Over the past several years, the body of case law concerning the labeling, marketing, and advertising of food and beverages has steadily grown. A recent decision by the United States Court of Appeals for the Third Circuit, while not precedential, has added to this body of law. On May 9, 2013, the Third Circuit affirmed the District of New Jersey’s dismissal of a putative class action involving food labeling misrepresentation, providing another example of the strength of “federal preemption” as a defense to misrepresentation claims.

In Young v. Johnson & Johnson, No. 12-2475, 2013 WL 1911177 (3d Cir. May 9, 2013), plaintiffs alleged that Johnson & Johnson’s butter and margarine substitutes, Benecol® Regular Spread and Benecol® Light Spread (collectively “Benecol”), were falsely and misleadingly labeled. The alleged misrepresentations pertained to J&J’s assertions that Benecol contained no trans fat and had cholesterol-lowering capabilities. The plaintiffs asserted “labeling misrepresentation” rather than “false labeling” because Benecol does in fact contain small amounts of trans fat. But the court found that the federal Food, Drug and Cosmetic Act (“FDCA”), as amended by the Nutrition Labeling and Education Act (“NLEA”), expressly preempted the plaintiffs’ suits. The NLEA governs food nutritional labeling and expressly preempts state-imposed nutrition labeling requirements. As such, states cannot impose requirements for nutrition labeling of food or beverages or for nutritional or health-related claims that are not “identical” to the requirements set forth in the Act.

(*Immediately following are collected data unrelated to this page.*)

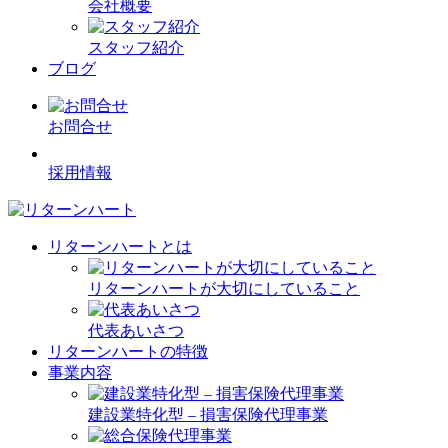
会社概要
スタッフ紹介
ブログ
お問合せ
採用情報
リターンハートとは
リターンハートが大切にしていること
代表あいさつ
リターンハートの特徴
事業内容
建設業特化型 – 損害保険代理事業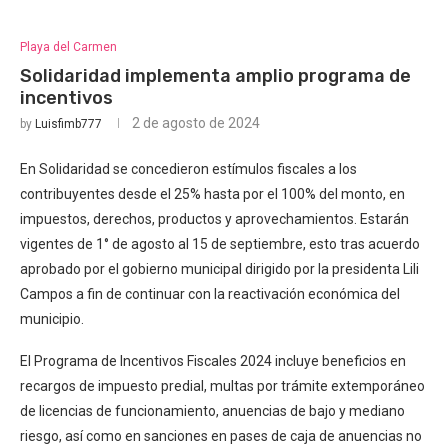
Playa del Carmen
Solidaridad implementa amplio programa de
incentivos
2 de agosto de 2024
by
Luisfimb777
En Solidaridad se concedieron estímulos fiscales a los
contribuyentes desde el 25% hasta por el 100% del monto, en
impuestos, derechos, productos y aprovechamientos. Estarán
vigentes de 1° de agosto al 15 de septiembre, esto tras acuerdo
aprobado por el gobierno municipal dirigido por la presidenta Lili
Campos a fin de continuar con la reactivación económica del
municipio.
El Programa de Incentivos Fiscales 2024 incluye beneficios en
recargos de impuesto predial, multas por trámite extemporáneo
de licencias de funcionamiento, anuencias de bajo y mediano
riesgo, así como en sanciones en pases de caja de anuencias no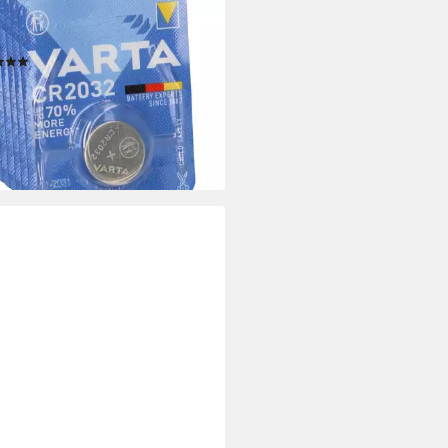
2032 ECR 2032 L14 EA
fzelle, (3 V)
(2)
 €
rbar - in 3-4 Werktagen bei dir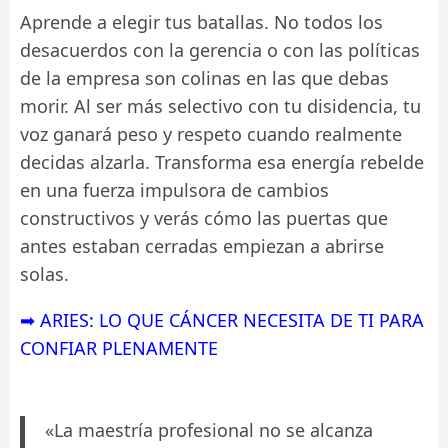
Aprende a elegir tus batallas. No todos los
desacuerdos con la gerencia o con las políticas
de la empresa son colinas en las que debas
morir. Al ser más selectivo con tu disidencia, tu
voz ganará peso y respeto cuando realmente
decidas alzarla. Transforma esa energía rebelde
en una fuerza impulsora de cambios
constructivos y verás cómo las puertas que
antes estaban cerradas empiezan a abrirse
solas.
➡ ARIES: LO QUE CÁNCER NECESITA DE TI PARA
CONFIAR PLENAMENTE
«La maestría profesional no se alcanza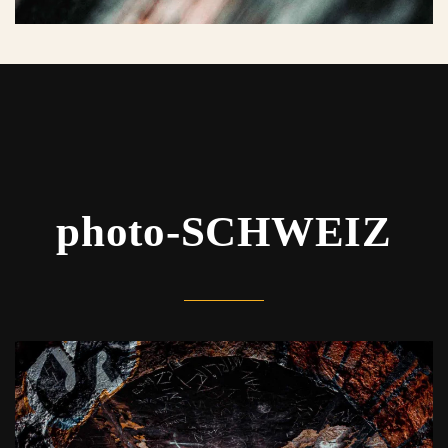
photo-SCHWEIZ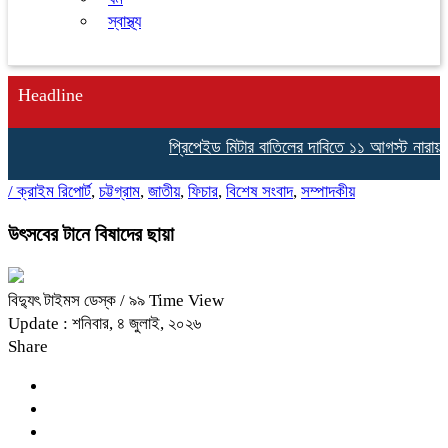
স্বাস্থ্য
Headline
প্রিপেইড মিটার বাতিলের দাবিতে ১১ আগস্ট নারায়ণগঞ্
/
ক্রাইম রিপোর্ট
,
চট্টগ্রাম
,
জাতীয়
,
ফিচার
,
বিশেষ সংবাদ
,
সম্পাদকীয়
উৎসবের টানে বিষাদের ছায়া
বিদ্যুৎ টাইমস ডেস্ক
/ ৯৯ Time View
Update : শনিবার, ৪ জুলাই, ২০২৬
Share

The United States Food and Drug Administration (“FDA”) regulations allow manufacturers to make “nutrient content claim[s]” for their products, such as “no trans fat,” provided that the product contains less than 0.5 grams per serving and the label is not “false or misleading.” 21 C.F.R § 101.13(b), 101.13(i)(3). Furthermore, in the interest of avoiding consumer confusion, the FDA regulations allow the manufacturer to make statements as to nutrient content based on per serving amounts, even if the overall nutrient content claims per product are not entirely accurate. Under these standards, the Third Circuit agreed with the District Court that the words “no trans fat” on the Benecol label were permissible and not misleading. The plaintiffs’ attempt to challenge the nutrient labeling under state law was preempted by the regulations promulgated by the FDA. The Third Circuit also found that the plaintiffs’ cause of action as to the product’s health claim was similarly preempted by federal law holding that Benecol’s cholesterol claims satisfied FDA regulations, which authorize health claims so long as they are “complete, truthful, and not misleading.” 21 C.F.R § 101.14(d)(2)(iii).

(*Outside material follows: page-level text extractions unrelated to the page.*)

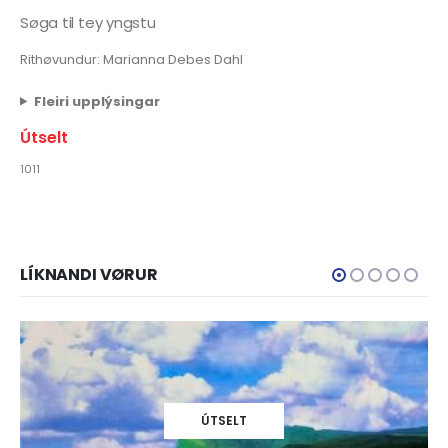
Søga til tey yngstu
Rithøvundur: Marianna Debes Dahl
Fleiri upplýsingar
Útselt
1011
LÍKNANDI VØRUR
ÚTSELT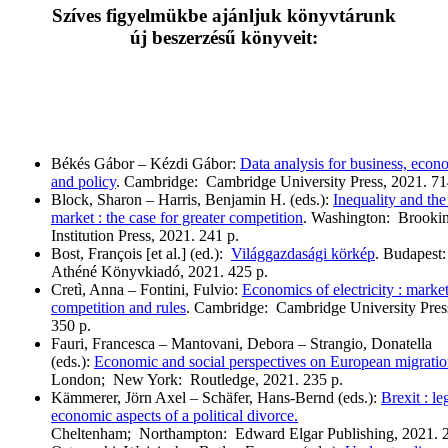
Szíves figyelmükbe ajánljuk könyvtárunk
új beszerzésű könyveit:
Békés Gábor – Kézdi Gábor:
Data analysis for business, econ
and policy
. Cambridge: Cambridge University Press, 2021. 71
Block, Sharon – Harris, Benjamin H. (eds.):
Inequality and the
market : the case for greater competition
. Washington: Brooki
Institution Press, 2021. 241 p.
Bost, François [et al.] (ed.):
Világgazdasági körkép
. Budapest:
Athéné Könyvkiadó, 2021. 425 p.
Cretì, Anna – Fontini, Fulvio:
Economics of electricity : market
competition and rules
. Cambridge: Cambridge University Pres
350 p.
Fauri, Francesca – Mantovani, Debora – Strangio, Donatella
(eds.):
Economic and social perspectives on European migratio
London; New York: Routledge, 2021. 235 p.
Kämmerer, Jörn Axel – Schäfer, Hans-Bernd (eds.):
Brexit : le
economic aspects of a political divorce.
Cheltenham; Northampton: Edward Elgar Publishing, 2021. 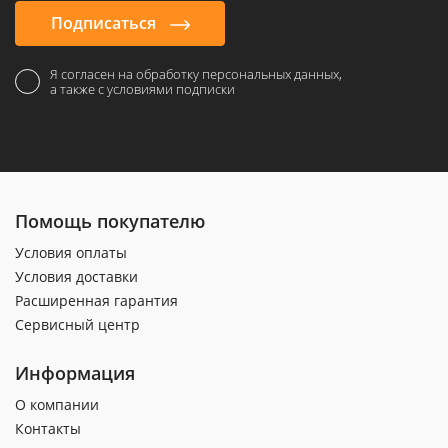
Подписаться
Я согласен на обработку персональных данных,
а также с условиями подписки
Помощь покупателю
Условия оплаты
Условия доставки
Расширенная гарантия
Сервисный центр
Информация
О компании
Контакты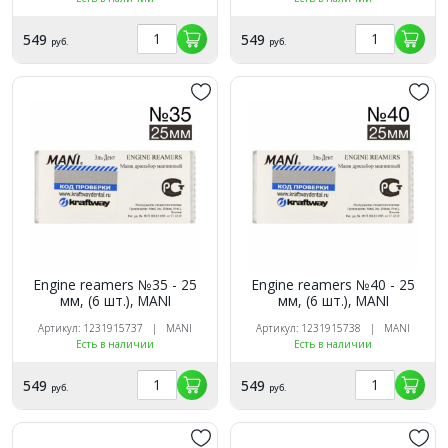
549
549
руб.
руб.
Engine reamers №35 - 25
Engine reamers №40 - 25
мм, (6 шт.), MANI
мм, (6 шт.), MANI
Артикул: 1231915737 | MANI
Артикул: 1231915738 | MANI
Есть в наличии
Есть в наличии
549
549
руб.
руб.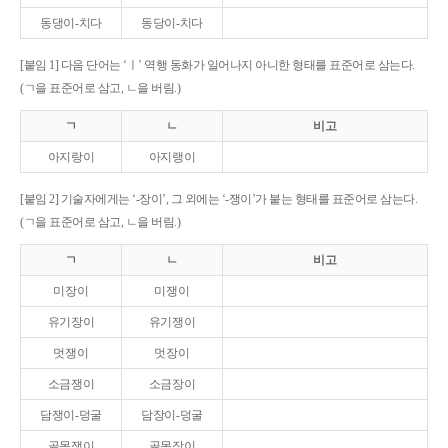
동댕이-치다
동당이-치다
[붙임 1] 다음 단어는 ‘ㅣ’ 역행 동화가 일어나지 아니한 형태를 표준어로 삼는다.
(ㄱ을 표준어로 삼고, ㄴ을 버림.)
ㄱ
ㄴ
비고
아지랑이
아지랭이
[붙임 2] 기술자에게는 ‘-장이’, 그 외에는 ‘-쟁이’가 붙는 형태를 표준어로 삼는다.
(ㄱ을 표준어로 삼고, ㄴ을 버림.)
ㄱ
ㄴ
비고
미장이
미쟁이
유기장이
유기쟁이
멋쟁이
멋장이
소금쟁이
소금장이
담쟁이-덩굴
담장이-덩굴
골목쟁이
골목장이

By means of the Young decision, the Third Circuit joins other federal courts in demonstrating the power of federal preemption theory as a defense in cases involving alleged misrepresentative labeling. In Carrea v. Dreyer’s Grand Ice Cream, Inc., 475 F. App’x 113, 115 (9th Cir. 2010), the United States Court of Appeals for the Ninth Circuit held that the plaintiffs’ allegations regarding a “0g Trans Fat” statement on an ice cream product’s packaging was expressly preempted by FDA regulations, to which the labeling conformed. Similarly, in Chacanaca v. Quaker Oats Co., 752 F. Supp. 2d 1111, 1121 (N.D. Cal. 2010), the court concluded that the FDCA preempted state action imposing requirements on nutrient content claims made by a food manufacturer “in the label or labeling of food that is not identical to the requirement[s]” of federal regulation. In Reid v. Johnson & Johnson, No. 11-cv-01310-L-BLM, 2012 WL 4108114, at *10 (S.D. Cal. Sept. 18, 2012), the court found that federal regulation allows for “no trans fat” claims on Benecol labeling.

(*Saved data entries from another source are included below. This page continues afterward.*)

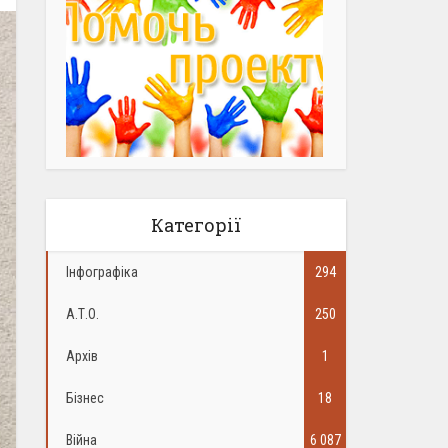
Категорії
Інфографіка
294
А.Т.О.
250
Архів
1
Бізнес
18
Війна
6 087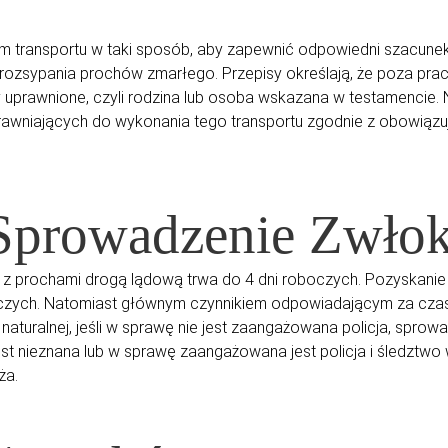
 transportu w taki sposób, aby zapewnić odpowiedni szacunek
 rozsypania prochów zmarłego. Przepisy określają, że poza pr
uprawnione, czyli rodzina lub osoba wskazana w testamencie
awniających do wykonania tego transportu zgodnie z obowiązuj
 Sprowadzenie Zwło
y z prochami drogą lądową trwa do 4 dni roboczych. Pozyskani
czych. Natomiast głównym czynnikiem odpowiadającym za czas re
i naturalnej, jeśli w sprawę nie jest zaangażowana policja, spr
 jest nieznana lub w sprawę zaangażowana jest policja i śledztwo
uża.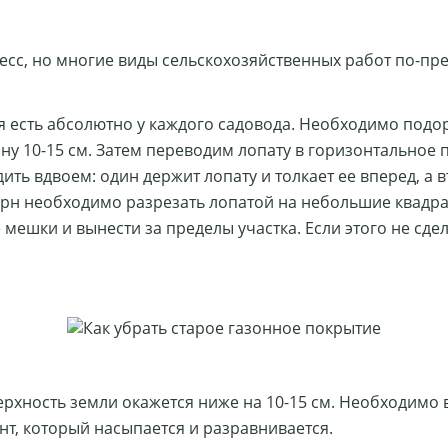
есс, но многие виды сельскохозяйственных работ по-пр
ая есть абсолютно у каждого садовода. Необходимо подо
ину 10-15 см. Затем переводим лопату в горизонтальное
 вдвоем: один держит лопату и толкает ее вперед, а вт
ерн необходимо разрезать лопатой на небольшие квадр
мешки и вынести за пределы участка. Если этого не сде
рхность земли окажется ниже на 10-15 см. Необходимо в
т, который насыпается и разравнивается.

As the wave of food labeling litigation continues, the implications of these decisions will be far-reaching. An increasing number of food and beverage products are marketed and labeled as “all natural” or “healthy,” and the amount of litigation concerning the labeling, marketing and advertising of these products seems also to be on the rise. The federal preemption defense will be an important weapon in the battle, along with the proven defenses based upon freedom of commercial speech, the standing doctrine, and the primary jurisdiction doctrine. Preemption theory being wholly dependent upon the wording of federal statutes and regulations, the food and beverage industry would be wise to be watchful of any attempts seek amendment of relevant laws.